The decision of the administrative law judge, as modified, is affirmed. Accordingly, the employee is eligible for benefits beginning in week 45 of 2007, if otherwise qualified.

Dated and mailed February 21, 2008
racetda . umd : 115 : 1    MC 605.05  MC 665.04

This condonation prevents a conclusion of misconduct here.

/s/ James T. Flynn, Chairperson

/s/ Robert Glaser, Commissioner

/s/ Ann L. Crump, Commissioner

MEMORANDUM OPINION


The employee worked less than three months as a carpenter for the employer, a metal studs and drywalling contractor.

The record shows, through the employee's unrebutted testimony, that he told the employer when he was first hired that he was going through a divorce, and experiencing problems with his children, which could cause him to miss work, and the employer responded "Yeah."

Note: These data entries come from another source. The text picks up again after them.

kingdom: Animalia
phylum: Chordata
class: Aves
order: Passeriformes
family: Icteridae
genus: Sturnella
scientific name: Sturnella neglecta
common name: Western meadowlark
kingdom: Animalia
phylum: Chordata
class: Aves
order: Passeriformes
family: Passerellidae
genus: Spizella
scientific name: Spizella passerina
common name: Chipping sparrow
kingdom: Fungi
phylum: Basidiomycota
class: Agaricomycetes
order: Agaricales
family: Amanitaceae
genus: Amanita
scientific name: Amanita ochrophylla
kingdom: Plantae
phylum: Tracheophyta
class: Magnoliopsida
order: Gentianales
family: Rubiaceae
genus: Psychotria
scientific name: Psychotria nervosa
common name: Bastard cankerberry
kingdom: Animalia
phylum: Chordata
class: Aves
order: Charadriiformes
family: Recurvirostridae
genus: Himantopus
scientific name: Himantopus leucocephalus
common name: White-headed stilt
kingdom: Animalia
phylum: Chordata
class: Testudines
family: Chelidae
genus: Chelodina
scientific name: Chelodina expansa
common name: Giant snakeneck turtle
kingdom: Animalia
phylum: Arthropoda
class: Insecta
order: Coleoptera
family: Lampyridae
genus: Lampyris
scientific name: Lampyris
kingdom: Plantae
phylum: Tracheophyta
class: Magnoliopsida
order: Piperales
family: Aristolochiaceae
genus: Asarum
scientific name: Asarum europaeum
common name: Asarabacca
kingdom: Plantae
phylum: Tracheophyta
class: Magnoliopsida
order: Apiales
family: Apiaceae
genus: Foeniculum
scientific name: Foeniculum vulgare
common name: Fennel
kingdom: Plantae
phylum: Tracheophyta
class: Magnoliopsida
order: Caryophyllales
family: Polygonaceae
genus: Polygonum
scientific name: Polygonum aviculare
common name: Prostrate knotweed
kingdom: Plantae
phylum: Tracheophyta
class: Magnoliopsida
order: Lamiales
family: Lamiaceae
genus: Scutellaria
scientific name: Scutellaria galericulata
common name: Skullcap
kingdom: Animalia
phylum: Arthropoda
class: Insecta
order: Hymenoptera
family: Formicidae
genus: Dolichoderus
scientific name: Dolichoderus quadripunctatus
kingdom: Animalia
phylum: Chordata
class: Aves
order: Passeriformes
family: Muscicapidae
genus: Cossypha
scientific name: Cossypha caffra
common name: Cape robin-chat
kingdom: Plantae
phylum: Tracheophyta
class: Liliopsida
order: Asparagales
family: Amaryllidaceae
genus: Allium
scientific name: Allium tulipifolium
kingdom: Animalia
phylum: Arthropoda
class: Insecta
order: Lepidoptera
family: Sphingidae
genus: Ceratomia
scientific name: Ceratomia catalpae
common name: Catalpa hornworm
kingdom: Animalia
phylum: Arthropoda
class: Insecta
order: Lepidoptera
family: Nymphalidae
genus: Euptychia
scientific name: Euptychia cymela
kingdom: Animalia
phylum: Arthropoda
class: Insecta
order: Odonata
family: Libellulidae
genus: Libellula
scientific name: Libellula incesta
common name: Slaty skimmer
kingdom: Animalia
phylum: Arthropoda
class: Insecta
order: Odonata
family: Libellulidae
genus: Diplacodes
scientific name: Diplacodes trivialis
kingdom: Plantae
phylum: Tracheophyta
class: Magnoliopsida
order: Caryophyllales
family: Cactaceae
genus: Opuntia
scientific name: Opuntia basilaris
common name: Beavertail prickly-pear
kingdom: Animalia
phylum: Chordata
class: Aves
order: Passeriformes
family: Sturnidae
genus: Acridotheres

The employee reported to work his shift on Monday, October 22, 2007, but missed the remaining four work shifts that week without notice to the employer.

The employee then reported to work his shift on Monday, October 29, 2007. The employer did not address with him at that time the employee's no call/no show absences the previous week. The employee then missed the remaining four work shifts that week without notice to the employer.

The employee phoned one of the employer's owners on Friday, November 2, apparently to find out whether he was still employed. This owner stated he would have to consult with the other owner. After doing so, the owner told the employee on Monday, November 5, that he had been fired.

The separation was a discharge. The next question then is whether the record supports a conclusion it was for misconduct.

It should first be noted that Wis. Stat. § 108.04(5g) does not apply here because, although the employer has a written attendance policy (exhibit #1), this policy does not define what constitutes a single occurrence of absenteeism as required by Wis. Stat. § 108.04(5g)(d)1.a.; the record does not show that the employer had given the employee at least one warning within the 12-month period preceding the discharge, as required by Wis. Stat. § 108.04(5g)(d)3.; and the record does not establish that the employer's policy was required to be applied uniformly to all employees within the meaning of Wis. Stat. § 108.04(5g)(d)4.

The remaining question then is whether the employee's attendance record meets the general misconduct standard set forth in Boynton Cab v. Neubeck, 237 Wis. 249, 296 N.W. 636 (1941).

The commission has been consistent in holding, except in those cases in which the alleged conduct is sufficiently egregious, that, before there can be a finding of misconduct, the employee has to be aware or have reason to be aware that his job is in jeopardy or will be if he engages in the subject conduct. See, e.g., Hainz v. Nelson Industries, Inc., UI Hearing No. 00003095MD (LIRC Oct. 3, 2000); Kovach v. Farm/Fleet Janesville, Inc., UI Hearing No. 05005166WK (LIRC Feb. 24, 2006).

Eight no call/no show absences in a two-week period of time would be sufficiently egregious to support a conclusion of misconduct even in the absence of warning.

However, there is another factor to be considered here. Not only did the employee put the employer on notice that he was having personal problems which may interfere with his ability to report to work, and the employer's only response to this notice was "Yeah;" but the employee attended work on October 29, between the two four-day periods of no call/no show absences, and the employer did not address his attendance record with him at that time. This establishes that the employer was implicitly condoning the employee's absences/lack of notice, which could reasonably have led the employee to understand, as he claims, that he could continue incurring such no call/no show absences without penalty.

This condonation prevents a conclusion of misconduct here. See, Dykstra v. Sulzer Machine & Mfg. Inc., UI Hearing No. 06201124RH (LIRC Oct. 6, 2006); White v. Riverside Coal, Inc., UI Hearing No. 02008327MD (LIRC July 31, 2003)(employee did not have reason to be aware that job in jeopardy where employer failed to take action despite employee's continuing pattern of tardiness and no call/no show absences).

The employer asserts in its petition that owner Eric Akey tried on numerous occasions to get in touch with the employee to discuss his attendance record, but the employee did not return his calls. This is not in the hearing record.